Noise-Response Calibration: A Causal Intervention Protocol for LLM-Judges

Published: 28 Feb 2026, Last Modified: 04 Apr 2026CAO PosterEveryoneRevisionsBibTeXCC BY 4.0
Keywords: LLM-as-a-Judge, Trust Calibration, Causal Interventions, Distribution Shift, Tabular LLMs, Reliability, Stress Testing, Model Evaluation
TL;DR: We propose a noise-response calibration protocol for LLM judges, showing that the lack of monotonic performance deterioration under controlled perturbations is a diagnostic signal for poor model generalization.
Abstract: Large language models (LLMs) are increasingly used as automated judges and synthetic labelers, especially in low-label settings. Yet these systems are stochastic and often overconfident, which makes deployment decisions difficult when external ground truth is limited.
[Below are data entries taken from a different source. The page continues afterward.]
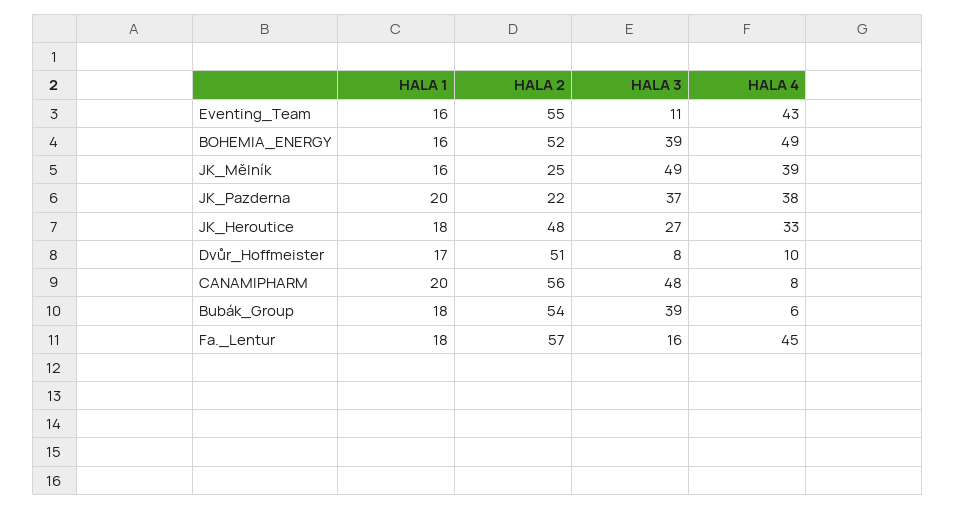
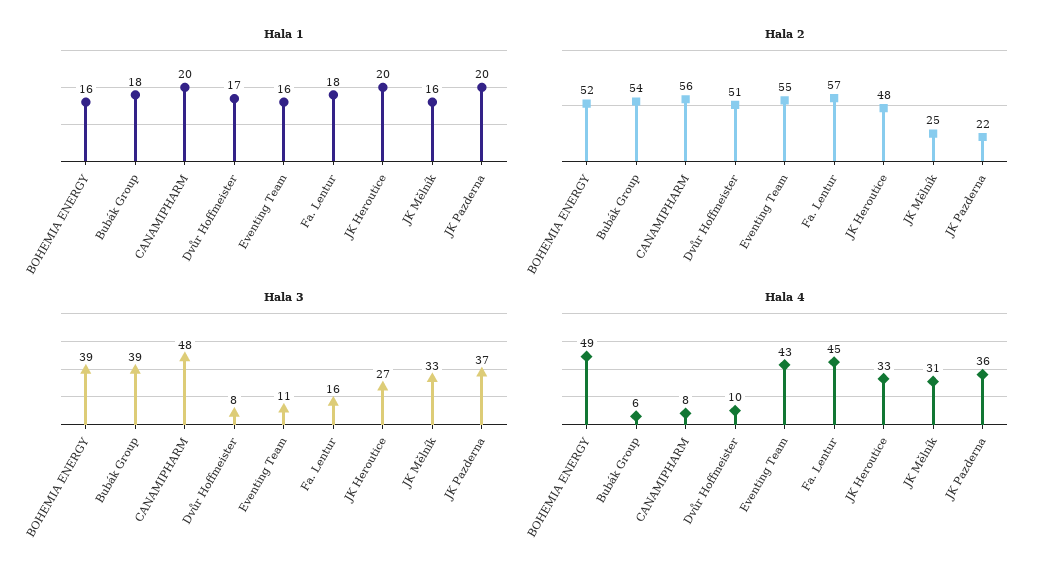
HALA 3, JK_Mělník: 49 -> 33
HALA 4, JK_Mělník: 39 -> 31
HALA 4, JK_Pazderna: 38 -> 36
HALA 1, JK_Heroutice: 18 -> 20

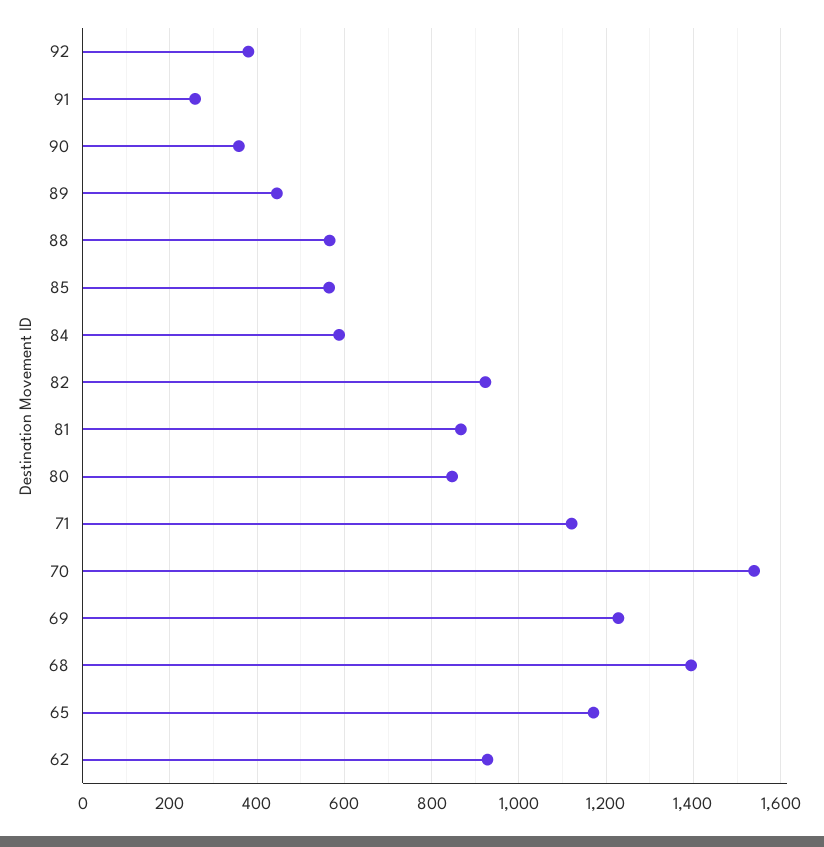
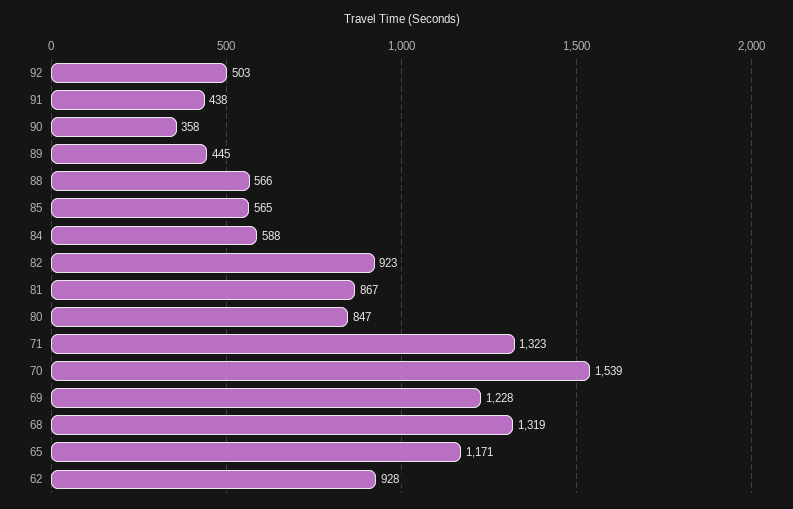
92: 380 -> 503
91: 260 -> 438
71: 1120 -> 1323
68: 1400 -> 1319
We propose a practical calibration protocol based on controlled input interventions: if noise severity increases, task performance should exhibit a statistically significant deterioration trend. We operationalize this with a slope-based hypothesis test over repeated trials, using signal-to-noise-ratio (SNR) perturbations for tabular data and lexical perturbations for text data. Across UCI tabular benchmarks and four text classification datasets, we find clear modality-dependent behavior. Our results reveal a modality gap: while text-based judges degrade predictably, the majority of tabular datasets show a lack of statistically significant performance deterioration even under significant signal-to-noise reduction. Interestingly we find that model performance is lower on datasets that are insensitive to noise interventions. We present a reproducible methodology and reporting protocol for robust LLM-judge calibration under distribution shift.